● Work to be completed: Reproduce the text of every item below line for line and unchanged, leaving the pictures out of your answer.

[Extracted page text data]
--------------------------------------------------

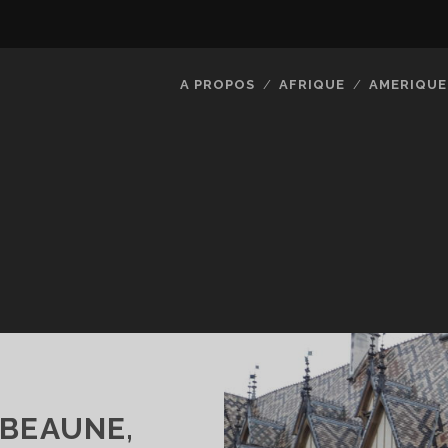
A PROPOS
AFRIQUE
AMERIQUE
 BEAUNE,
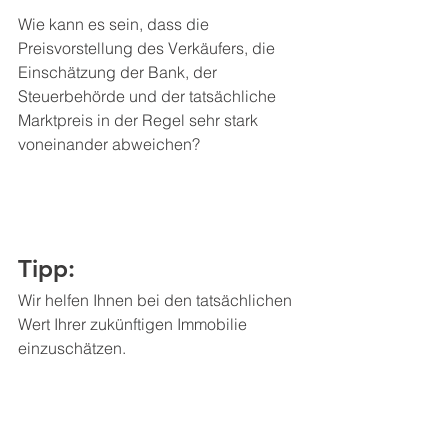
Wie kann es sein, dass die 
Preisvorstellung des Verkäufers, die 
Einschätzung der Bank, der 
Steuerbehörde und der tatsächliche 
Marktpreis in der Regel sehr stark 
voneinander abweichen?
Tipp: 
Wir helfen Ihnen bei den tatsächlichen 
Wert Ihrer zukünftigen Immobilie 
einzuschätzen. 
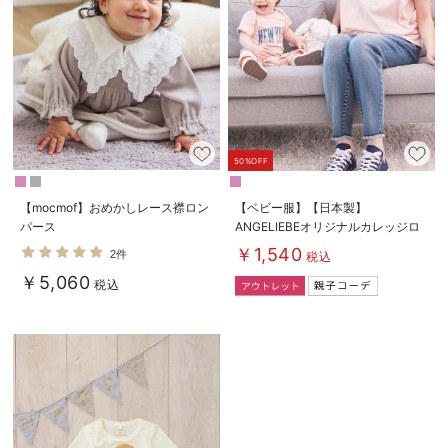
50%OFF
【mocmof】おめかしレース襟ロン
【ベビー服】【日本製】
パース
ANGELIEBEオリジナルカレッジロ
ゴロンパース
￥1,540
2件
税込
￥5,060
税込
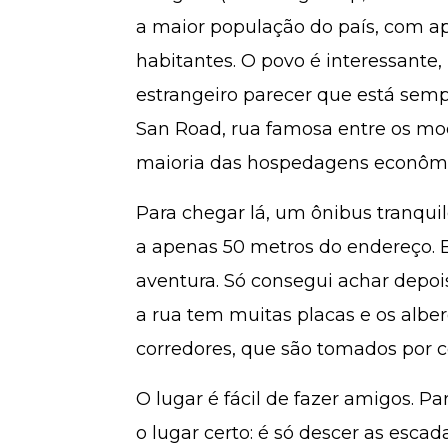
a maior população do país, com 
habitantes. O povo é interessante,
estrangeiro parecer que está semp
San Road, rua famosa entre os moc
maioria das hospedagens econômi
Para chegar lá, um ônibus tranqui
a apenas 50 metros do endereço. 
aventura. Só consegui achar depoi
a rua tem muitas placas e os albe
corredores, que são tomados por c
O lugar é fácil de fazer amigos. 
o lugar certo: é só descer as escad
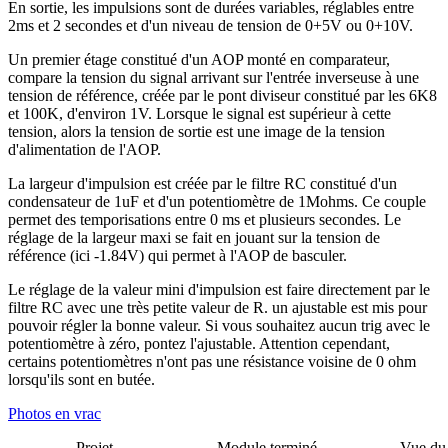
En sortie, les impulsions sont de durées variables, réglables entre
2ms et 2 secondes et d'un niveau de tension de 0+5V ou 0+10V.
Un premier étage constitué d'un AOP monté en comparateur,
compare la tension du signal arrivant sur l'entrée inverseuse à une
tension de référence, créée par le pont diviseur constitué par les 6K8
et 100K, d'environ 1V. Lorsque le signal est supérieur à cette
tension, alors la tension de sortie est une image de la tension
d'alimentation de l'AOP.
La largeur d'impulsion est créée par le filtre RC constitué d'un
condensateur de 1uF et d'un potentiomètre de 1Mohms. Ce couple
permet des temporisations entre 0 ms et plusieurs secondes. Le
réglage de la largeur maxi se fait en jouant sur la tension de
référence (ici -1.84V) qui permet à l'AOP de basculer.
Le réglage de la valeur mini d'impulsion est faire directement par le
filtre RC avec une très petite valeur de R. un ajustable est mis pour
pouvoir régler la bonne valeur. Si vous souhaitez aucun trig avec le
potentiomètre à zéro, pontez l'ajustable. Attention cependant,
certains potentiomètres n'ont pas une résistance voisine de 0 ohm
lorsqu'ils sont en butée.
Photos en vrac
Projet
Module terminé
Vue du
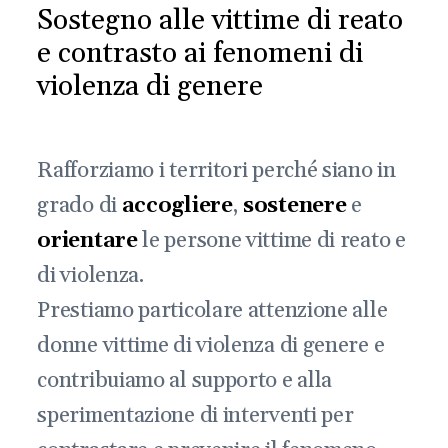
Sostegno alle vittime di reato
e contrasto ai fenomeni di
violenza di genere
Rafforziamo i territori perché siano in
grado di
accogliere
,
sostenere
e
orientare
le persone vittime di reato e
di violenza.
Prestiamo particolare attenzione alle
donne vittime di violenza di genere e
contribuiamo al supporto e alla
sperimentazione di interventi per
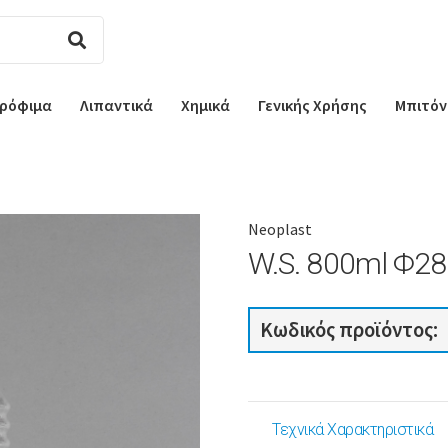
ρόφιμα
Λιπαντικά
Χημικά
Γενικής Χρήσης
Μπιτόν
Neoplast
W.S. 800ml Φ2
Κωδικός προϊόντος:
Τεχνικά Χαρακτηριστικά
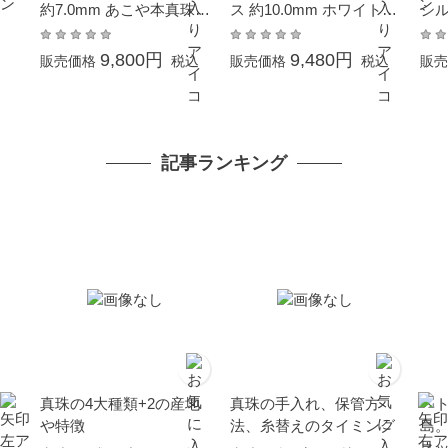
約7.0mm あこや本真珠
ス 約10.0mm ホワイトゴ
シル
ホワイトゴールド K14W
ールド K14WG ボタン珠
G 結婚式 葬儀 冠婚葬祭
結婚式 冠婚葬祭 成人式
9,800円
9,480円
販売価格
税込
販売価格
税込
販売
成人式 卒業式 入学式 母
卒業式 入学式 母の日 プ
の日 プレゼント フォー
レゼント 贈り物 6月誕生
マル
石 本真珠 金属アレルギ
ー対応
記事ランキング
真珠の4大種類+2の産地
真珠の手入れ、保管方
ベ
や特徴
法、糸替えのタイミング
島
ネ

--------------------------------------------------

● Answer section:
A PROPOS
AFRIQUE
AMERIQUE
 BEAUNE,
Wie kann es sein, dass die 
Preisvorstellung des Verkäufers, die 
Einschätzung der Bank, der 
Steuerbehörde und der tatsächliche 
Marktpreis in der Regel sehr stark 
voneinander abweichen?
Tipp: 
Wir helfen Ihnen bei den tatsächlichen 
Wert Ihrer zukünftigen Immobilie 
einzuschätzen. 
50%OFF
【mocmof】おめかしレース襟ロン
【ベビー服】【日本製】
パース
ANGELIEBEオリジナルカレッジロ
ゴロンパース
￥1,540
2件
税込
￥5,060
税込
a maior população do país, com 
habitantes. O povo é interessante,
estrangeiro parecer que está semp
San Road, rua famosa entre os moc
maioria das hospedagens econômi
Para chegar lá, um ônibus tranqui
a apenas 50 metros do endereço. 
aventura. Só consegui achar depoi
a rua tem muitas placas e os albe
corredores, que são tomados por c
O lugar é fácil de fazer amigos. 
o lugar certo: é só descer as escad
En sortie, les impulsions sont de durées variables, réglables entre
2ms et 2 secondes et d'un niveau de tension de 0+5V ou 0+10V.
Un premier étage constitué d'un AOP monté en comparateur,
compare la tension du signal arrivant sur l'entrée inverseuse à une
tension de référence, créée par le pont diviseur constitué par les 6K8
et 100K, d'environ 1V. Lorsque le signal est supérieur à cette
tension, alors la tension de sortie est une image de la tension
d'alimentation de l'AOP.
La largeur d'impulsion est créée par le filtre RC constitué d'un
condensateur de 1uF et d'un potentiomètre de 1Mohms. Ce couple
permet des temporisations entre 0 ms et plusieurs secondes. Le
réglage de la largeur maxi se fait en jouant sur la tension de
référence (ici -1.84V) qui permet à l'AOP de basculer.
Le réglage de la valeur mini d'impulsion est faire directement par le
filtre RC avec une très petite valeur de R. un ajustable est mis pour
pouvoir régler la bonne valeur. Si vous souhaitez aucun trig avec le
potentiomètre à zéro, pontez l'ajustable. Attention cependant,
certains potentiomètres n'ont pas une résistance voisine de 0 ohm
lorsqu'ils sont en butée.
Photos en vrac
Projet
Module terminé
Vue du
Sostegno alle vittime di reato
e contrasto ai fenomeni di
violenza di genere
Rafforziamo i territori perché siano in
grado di
accogliere
,
sostenere
e
orientare
le persone vittime di reato e
di violenza.
Prestiamo particolare attenzione alle
donne vittime di violenza di genere e
contribuiamo al supporto e alla
sperimentazione di interventi per
ρόφιμα
Λιπαντικά
Χημικά
Γενικής Χρήσης
Μπιτόν
Neoplast
W.S. 800ml Φ2
Κωδικός προϊόντος:
Τεχνικά Χαρακτηριστικά
約7.0mm あこや本真珠
ス 約10.0mm ホワイトゴ
シル
ホワイトゴールド K14W
ールド K14WG ボタン珠
G 結婚式 葬儀 冠婚葬祭
結婚式 冠婚葬祭 成人式
9,800円
9,480円
販売価格
税込
販売価格
税込
販売
成人式 卒業式 入学式 母
卒業式 入学式 母の日 プ
の日 プレゼント フォー
レゼント 贈り物 6月誕生
マル
石 本真珠 金属アレルギ
ー対応
記事ランキング
真珠の4大種類+2の産地
真珠の手入れ、保管方
ベ
や特徴
法、糸替えのタイミング
島
ネ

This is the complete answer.